◆ **Exercise data**:
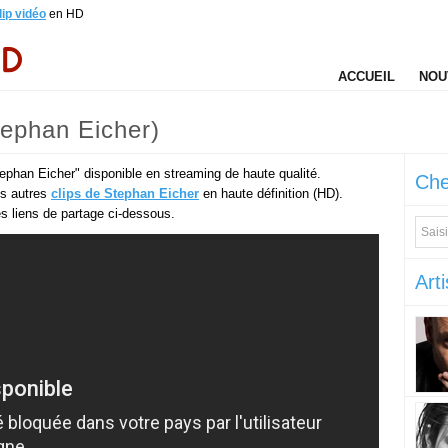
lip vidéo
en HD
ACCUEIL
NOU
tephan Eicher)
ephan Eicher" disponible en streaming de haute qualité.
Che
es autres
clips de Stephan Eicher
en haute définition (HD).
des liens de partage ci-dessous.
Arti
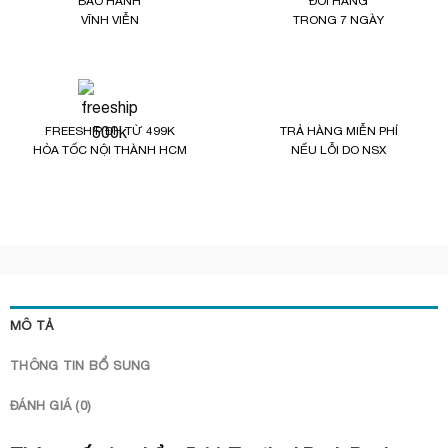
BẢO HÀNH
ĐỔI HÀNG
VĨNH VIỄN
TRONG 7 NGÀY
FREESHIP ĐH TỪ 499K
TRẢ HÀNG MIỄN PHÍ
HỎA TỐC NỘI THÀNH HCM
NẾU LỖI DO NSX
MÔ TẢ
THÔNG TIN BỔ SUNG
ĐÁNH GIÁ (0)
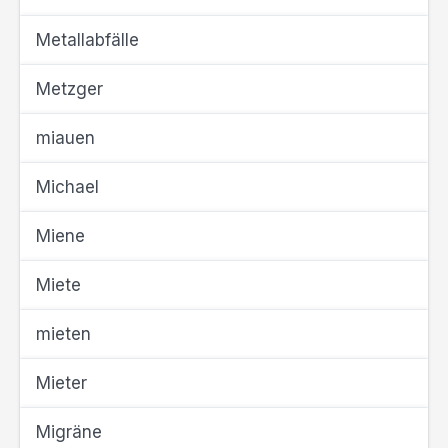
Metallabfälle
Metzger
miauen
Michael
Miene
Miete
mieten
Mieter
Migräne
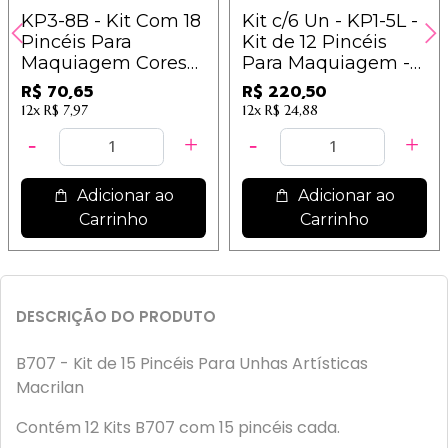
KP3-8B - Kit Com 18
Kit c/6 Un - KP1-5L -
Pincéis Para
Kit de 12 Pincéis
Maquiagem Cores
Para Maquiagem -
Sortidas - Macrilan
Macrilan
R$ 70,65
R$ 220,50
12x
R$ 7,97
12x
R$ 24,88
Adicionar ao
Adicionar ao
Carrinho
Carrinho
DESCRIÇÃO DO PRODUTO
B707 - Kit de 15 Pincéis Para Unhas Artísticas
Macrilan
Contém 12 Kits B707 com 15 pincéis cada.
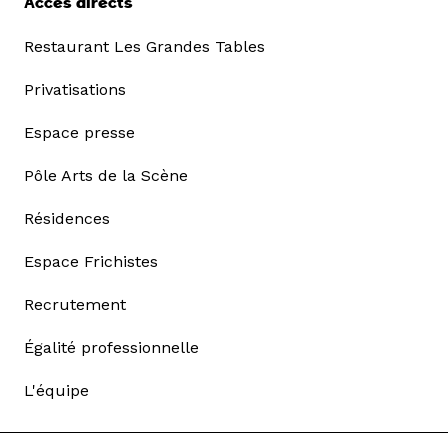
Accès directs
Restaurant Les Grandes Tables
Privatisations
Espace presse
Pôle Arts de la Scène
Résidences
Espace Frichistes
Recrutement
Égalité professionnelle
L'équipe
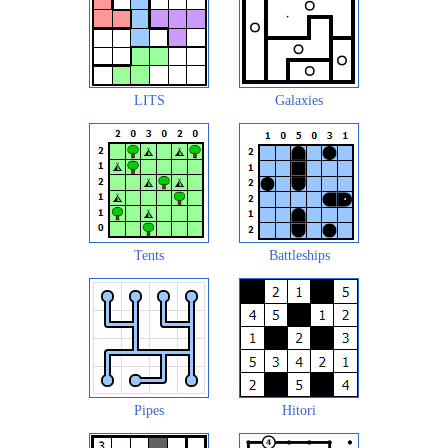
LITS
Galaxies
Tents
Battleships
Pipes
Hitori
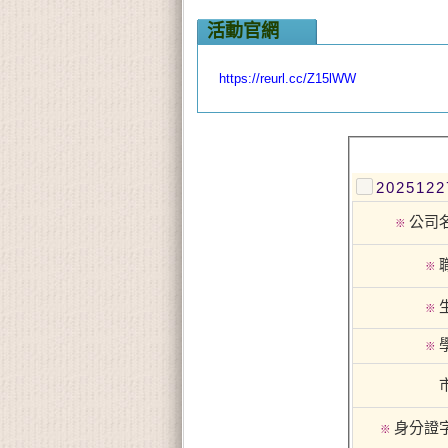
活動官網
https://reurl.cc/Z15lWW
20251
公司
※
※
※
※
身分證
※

◆ **How to complete this task**: Find each line above that contains the string "haute", treating uppercase and lowercase as different, and copy those lines.

◆ **Your solution**:
ephan Eicher" disponible en streaming de haute qualité.
en haute définition (HD).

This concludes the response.